## [Exercise objective]
Can you put every line of text from the entries below into a Markdown table with the columns "No." and "Text", numbering each row and skipping blank lines? Leave the pictures out.

## [Data for analysis]
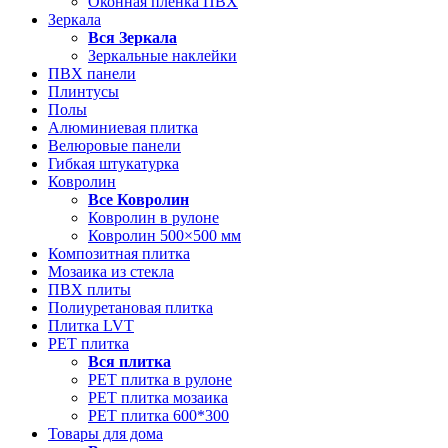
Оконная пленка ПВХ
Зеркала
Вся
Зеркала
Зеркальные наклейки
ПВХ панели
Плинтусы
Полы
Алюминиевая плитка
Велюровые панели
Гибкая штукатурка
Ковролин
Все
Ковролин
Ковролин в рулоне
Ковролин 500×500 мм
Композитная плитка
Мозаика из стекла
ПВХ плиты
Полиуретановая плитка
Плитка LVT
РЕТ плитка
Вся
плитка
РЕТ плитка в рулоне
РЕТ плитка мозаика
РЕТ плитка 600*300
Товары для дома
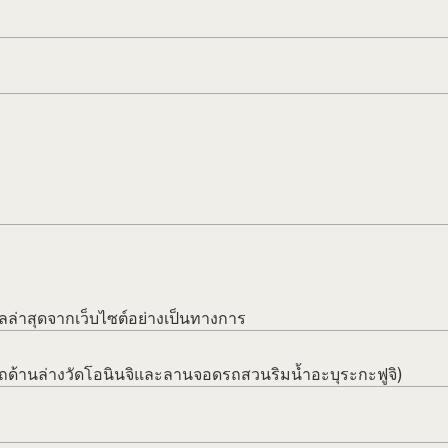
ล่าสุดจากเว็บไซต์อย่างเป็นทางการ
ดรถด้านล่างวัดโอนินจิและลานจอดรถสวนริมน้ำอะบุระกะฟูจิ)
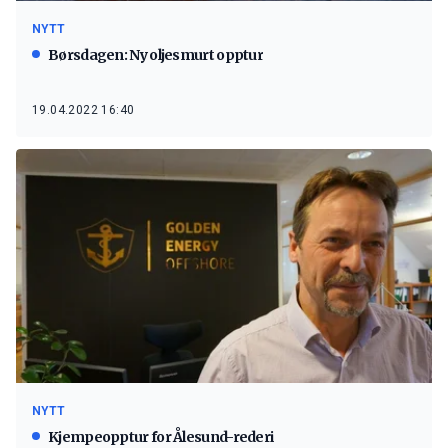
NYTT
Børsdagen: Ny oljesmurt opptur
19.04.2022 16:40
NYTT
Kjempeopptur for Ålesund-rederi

## [Task result]
| No. | Text |
|---|---|
| 1 | Оконная пленка ПВХ |
| 2 | Зеркала |
| 3 | Вся |
| 4 | Зеркала |
| 5 | Зеркальные наклейки |
| 6 | ПВХ панели |
| 7 | Плинтусы |
| 8 | Полы |
| 9 | Алюминиевая плитка |
| 10 | Велюровые панели |
| 11 | Гибкая штукатурка |
| 12 | Ковролин |
| 13 | Все |
| 14 | Ковролин |
| 15 | Ковролин в рулоне |
| 16 | Ковролин 500×500 мм |
| 17 | Композитная плитка |
| 18 | Мозаика из стекла |
| 19 | ПВХ плиты |
| 20 | Полиуретановая плитка |
| 21 | Плитка LVT |
| 22 | РЕТ плитка |
| 23 | Вся |
| 24 | плитка |
| 25 | РЕТ плитка в рулоне |
| 26 | РЕТ плитка мозаика |
| 27 | РЕТ плитка 600*300 |
| 28 | Товары для дома |
| 29 | ล่าสุดจากเว็บไซต์อย่างเป็นทางการ |
| 30 | ดรถด้านล่างวัดโอนินจิและลานจอดรถสวนริมน้ำอะบุระกะฟูจิ) |
| 31 | NYTT |
| 32 | Børsdagen: Ny oljesmurt opptur |
| 33 | 19.04.2022 16:40 |
| 34 | NYTT |
| 35 | Kjempeopptur for Ålesund-rederi |